The Pizkuny Wall: An Iron Curtain in the East
The collapse of the Soviet Union divided a community on the border between Lithuania and Belarus. Now the village straddles a more significant border, between the eastern EU and Europe’s last dictatorship. But where are people happier?
…Many of the lofty hopes that accompanied the collapse of the Soviet Union have not been fulfilled. Only three of the 15 successor states of the Soviet Union are stable democracies: Lithuania and its Baltic neighbors, Estonia and Latvia. Autocrats and their clans control the five Central Asian countries, from Turkmenistan to Kazakhstan. A similar situation applies in the Caucasus nations of Georgia, Armenia and Azerbaijan. And Ukraine can’t seem to decide whether it wants to lean toward Russia or the West.
Two worlds stand in sharp contrast to one another on the border between Lithuania and Belarus: a particularly authoritarian successor state of the Soviet Union and one of the young Eastern European democracies. And, again, an Iron Curtain divides them.

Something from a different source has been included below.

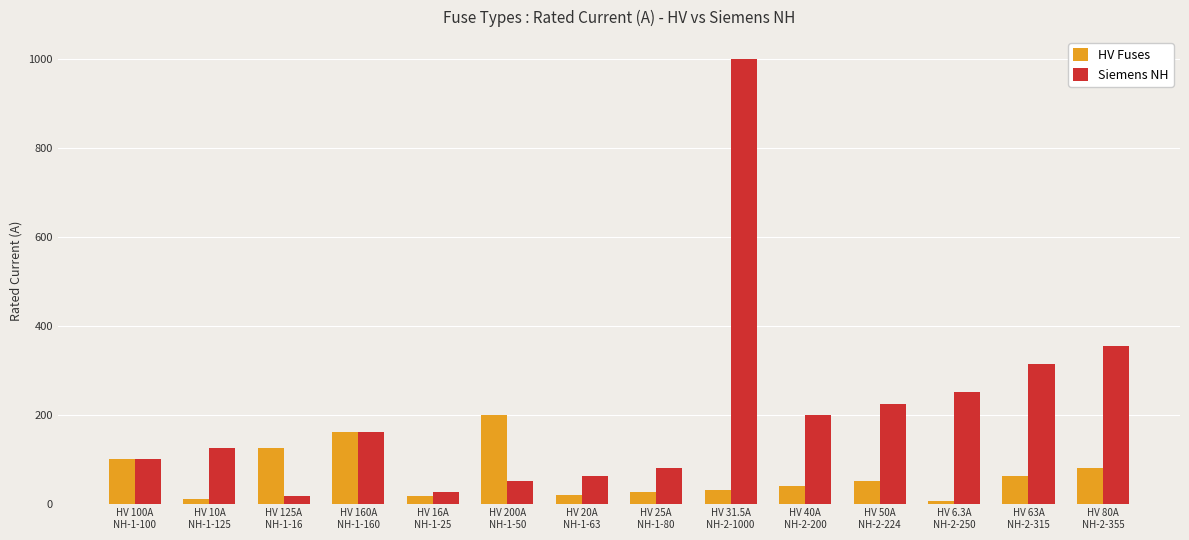

What is the average value of the HV Fuses series?

66.2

So it seems even more surprising that many on both sides of the border yearn for the old Soviet Union. “At least we had work back then, but today we don’t know what will happen tomorrow,” says Alenzynovich. Across the border in Belarus, Gennady, the husband of his Aunt Janina, hopes that “Putin will reunite us one day,” referring to the Russian prime minister. Wasn’t it Putin who once characterized the Soviet collapse as “the greatest geopolitical catastrophe of the century”?